━━ Information given

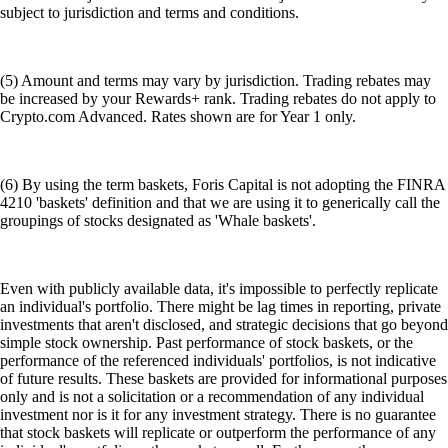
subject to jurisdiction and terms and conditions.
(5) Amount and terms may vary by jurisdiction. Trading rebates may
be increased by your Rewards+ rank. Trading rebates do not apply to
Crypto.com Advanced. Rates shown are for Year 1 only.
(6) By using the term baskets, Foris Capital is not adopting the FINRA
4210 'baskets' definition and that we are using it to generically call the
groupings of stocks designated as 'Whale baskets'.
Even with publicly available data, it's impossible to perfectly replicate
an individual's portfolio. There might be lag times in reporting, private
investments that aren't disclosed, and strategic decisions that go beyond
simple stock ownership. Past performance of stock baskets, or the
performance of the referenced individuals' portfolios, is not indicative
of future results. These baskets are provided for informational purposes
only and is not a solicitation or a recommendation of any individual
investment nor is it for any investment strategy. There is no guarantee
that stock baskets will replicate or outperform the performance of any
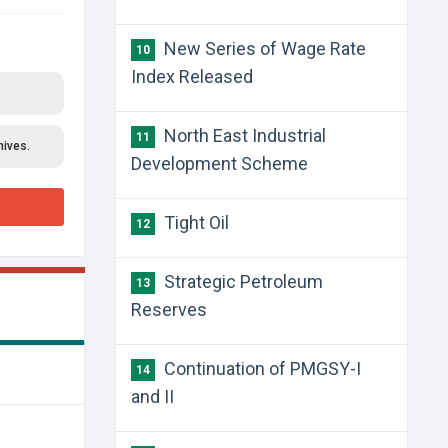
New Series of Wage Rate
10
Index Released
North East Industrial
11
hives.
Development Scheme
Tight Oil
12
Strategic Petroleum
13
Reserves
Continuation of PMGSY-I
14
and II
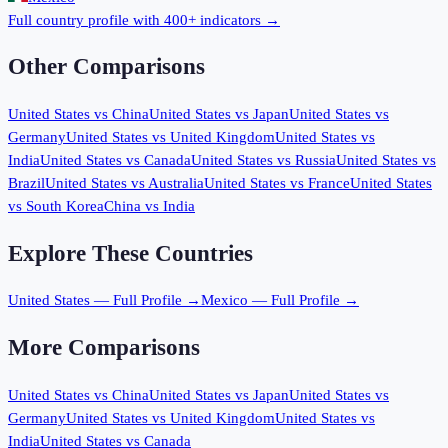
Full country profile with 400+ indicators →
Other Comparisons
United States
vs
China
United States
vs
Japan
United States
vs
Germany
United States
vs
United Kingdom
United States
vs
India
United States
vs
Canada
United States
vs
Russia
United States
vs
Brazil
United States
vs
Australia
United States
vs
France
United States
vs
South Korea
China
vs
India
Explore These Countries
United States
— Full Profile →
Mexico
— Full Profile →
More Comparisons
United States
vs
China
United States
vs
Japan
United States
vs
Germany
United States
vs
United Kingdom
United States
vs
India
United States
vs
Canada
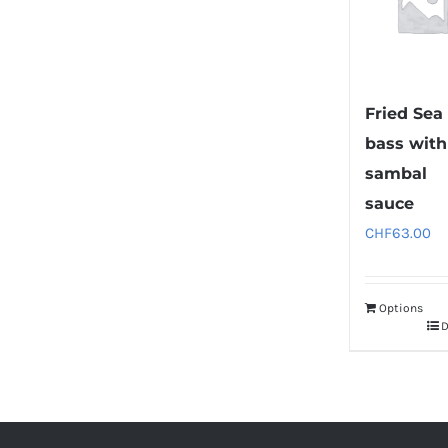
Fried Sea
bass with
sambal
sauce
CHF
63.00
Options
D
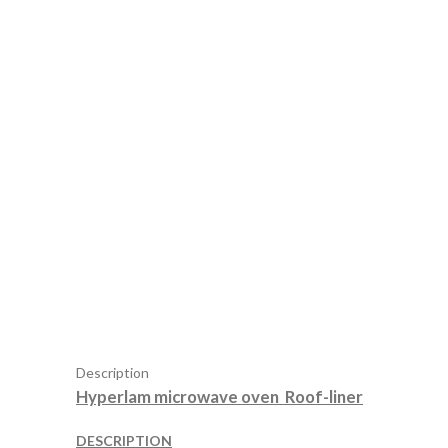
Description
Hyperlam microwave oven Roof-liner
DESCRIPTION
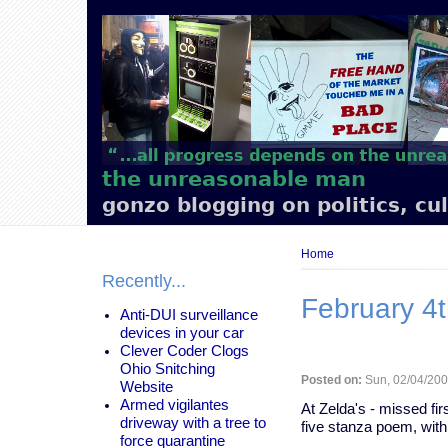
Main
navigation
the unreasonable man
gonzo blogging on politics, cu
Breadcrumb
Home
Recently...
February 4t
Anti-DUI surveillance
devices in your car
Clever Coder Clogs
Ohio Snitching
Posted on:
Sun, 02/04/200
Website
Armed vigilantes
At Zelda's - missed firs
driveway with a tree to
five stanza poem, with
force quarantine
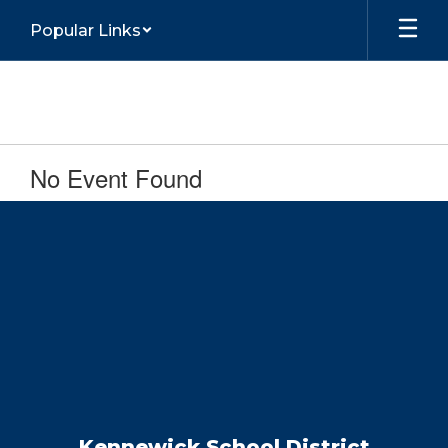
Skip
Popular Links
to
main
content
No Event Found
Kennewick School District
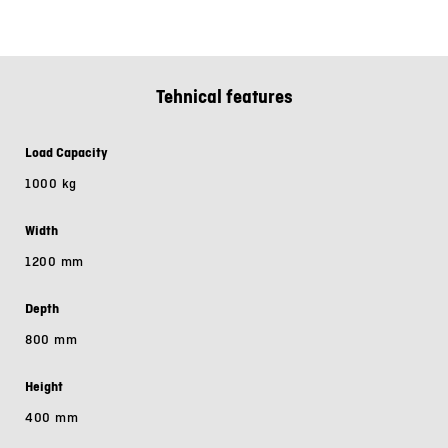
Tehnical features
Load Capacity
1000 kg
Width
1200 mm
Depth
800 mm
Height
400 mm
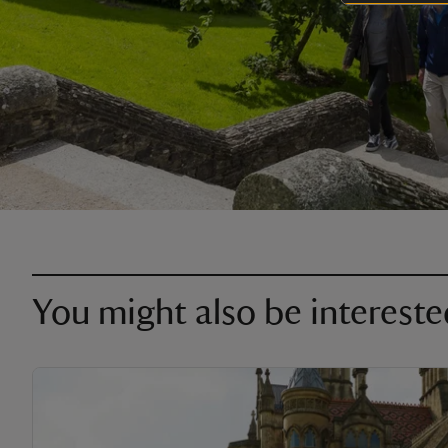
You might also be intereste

━━━━

■ **Problem**
Your answer must be the records above, word for word, with every picture left out.

■ **Solution below**
subject to jurisdiction and terms and conditions.
(5) Amount and terms may vary by jurisdiction. Trading rebates may
be increased by your Rewards+ rank. Trading rebates do not apply to
Crypto.com Advanced. Rates shown are for Year 1 only.
(6) By using the term baskets, Foris Capital is not adopting the FINRA
4210 'baskets' definition and that we are using it to generically call the
groupings of stocks designated as 'Whale baskets'.
Even with publicly available data, it's impossible to perfectly replicate
an individual's portfolio. There might be lag times in reporting, private
investments that aren't disclosed, and strategic decisions that go beyond
simple stock ownership. Past performance of stock baskets, or the
performance of the referenced individuals' portfolios, is not indicative
of future results. These baskets are provided for informational purposes
only and is not a solicitation or a recommendation of any individual
investment nor is it for any investment strategy. There is no guarantee
that stock baskets will replicate or outperform the performance of any
New Series of Wage Rate
10
Index Released
North East Industrial
11
hives.
Development Scheme
Tight Oil
12
Strategic Petroleum
13
Reserves
Continuation of PMGSY-I
14
and II
Full country profile with 400+ indicators →
Other Comparisons
United States
vs
China
United States
vs
Japan
United States
vs
Germany
United States
vs
United Kingdom
United States
vs
India
United States
vs
Canada
United States
vs
Russia
United States
vs
Brazil
United States
vs
Australia
United States
vs
France
United States
vs
South Korea
China
vs
India
Explore These Countries
United States
— Full Profile →
Mexico
— Full Profile →
More Comparisons
United States
vs
China
United States
vs
Japan
United States
vs
Germany
United States
vs
United Kingdom
United States
vs
India
United States
vs
Canada
Fried Sea
bass with
sambal
sauce
CHF
63.00
Options
D
Description
Hyperlam microwave oven Roof-liner
DESCRIPTION
Main
navigation
the unreasonable man
gonzo blogging on politics, cu
Breadcrumb
Home
Recently...
February 4t
Anti-DUI surveillance
devices in your car
Clever Coder Clogs
Ohio Snitching
Posted on:
Sun, 02/04/200
Website
Armed vigilantes
At Zelda's - missed firs
driveway with a tree to
five stanza poem, with
force quarantine
Skip
Popular Links
to
main
content
No Event Found
Kennewick School District
Tehnical features
Load Capacity
1000 kg
Width
1200 mm
Depth
800 mm
Height
400 mm
You might also be intereste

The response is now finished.